Governments face a difficult conflict when trying to generate jobs and new industries that ultimately benefit the economy. On the one hand, they need to compete with other jurisdictions, many of which are willing to throw generous incentives at businesses to locate their operations and jobs in their state or territory. But trying to pick winners can be an expensive disaster, especially in fickle cutting-edge industries with lots of potential but no proven track record.

Electric cars could have a future in Canberra, a more solid one after the Better Place experience, but this episode showed the risks involved in a small market the size of Canberra being too quick off the mark as an early adaptor of new technology.

Canberra has a proven record of conceiving ideas that work and can be sustained. But the proving grounds are often in bigger markets abroad, which can afford to take risks. One such example to emerge from a robotics laboratory at the Australian National University, Seeing Machines, operates in a similar space to autonomous car technology, and went to Europe and then the United States to commercialise its technology.

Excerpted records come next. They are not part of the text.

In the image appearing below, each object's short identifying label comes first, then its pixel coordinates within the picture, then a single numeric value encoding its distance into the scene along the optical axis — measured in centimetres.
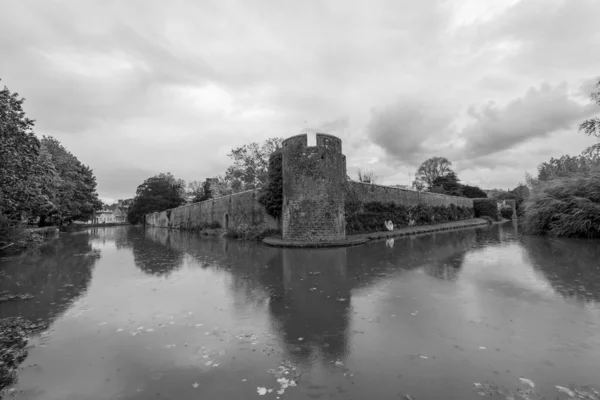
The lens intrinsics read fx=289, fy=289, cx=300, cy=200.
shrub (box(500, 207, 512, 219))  4422
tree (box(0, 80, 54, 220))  681
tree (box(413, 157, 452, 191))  5600
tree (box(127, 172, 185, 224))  5310
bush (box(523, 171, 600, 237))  1345
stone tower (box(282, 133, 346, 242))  1401
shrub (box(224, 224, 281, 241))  1667
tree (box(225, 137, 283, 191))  3005
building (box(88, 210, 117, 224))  8527
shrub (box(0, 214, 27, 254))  1059
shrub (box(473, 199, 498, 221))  3834
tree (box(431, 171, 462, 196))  5000
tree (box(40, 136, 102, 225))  2470
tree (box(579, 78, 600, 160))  1195
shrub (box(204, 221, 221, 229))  2508
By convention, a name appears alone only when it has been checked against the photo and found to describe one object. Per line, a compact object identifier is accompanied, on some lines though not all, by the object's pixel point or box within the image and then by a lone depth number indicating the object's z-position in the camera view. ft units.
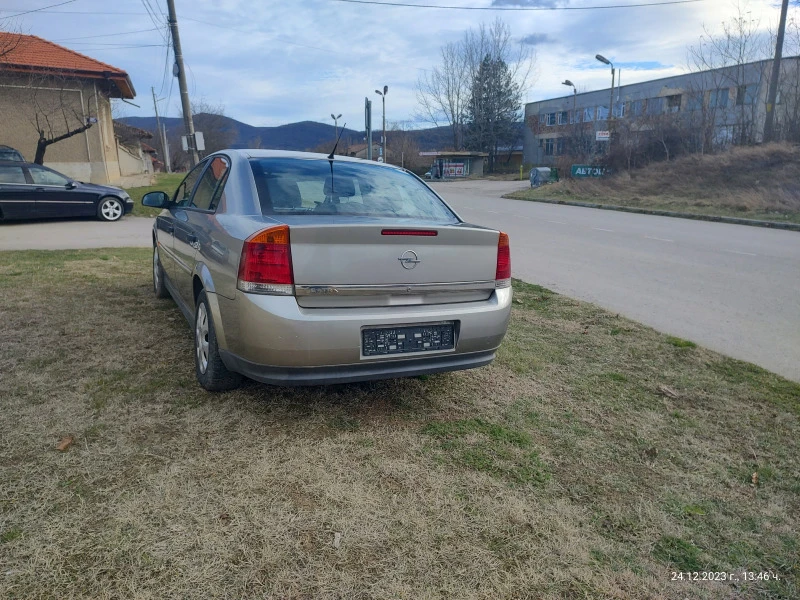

The company prefers the term crash-proof cars and remains wary of driverless cars, which it believes has too many unanswered questions in various driving conditions, and insurance issues.

The other issue to consider is investments in developing fields such as autonomous vehicles can take decades to pay dividends. Even if, as Mr Coe suggests, the technology will be sufficiently advanced within a few years, there are many legislative hurdles to overcome, as well as thorny insurance, cross-border and supporting infrastructure issues to address.

To support trials in Canberra for autonomous cars, Mr Coe cites the Department of Infrastructure report, Traffic and congestions cost trends for Australian capital cities, which has found that such vehicles could ease congestion on our roads. This might be true, eventually, but does not address the key transport problem facing the ACT: overdependence on cars and roads. 

That same report also says the base-case analyses assume that any elements of autonomous vehicle technology that start appearing on Australian roads over the coming decades will only have a relatively slight impact on overall vehicle travel within the 2030 projection timeframe chosen for the research.

Autonomous vehicles might well prove an effective and viable option for Canberra roads, but the promise of future gains in this area shouldn't be used as a way to justify failure to invest in other much-needed public transport options. There is a risk that if the technology hits the same pitfalls and delays as the electric-vehicle industry has faced, the territory could well find itself in exactly the same position in a decade's time, with nothing to show for its investment.

Canberra's transport challenge is complex, and can be helped with innovation that encourages ride-sharing. Much of the congestion comes from investment in cars at the expense of public transport, as is the case across the world. Allocating more resources to cars might well make this problem worse.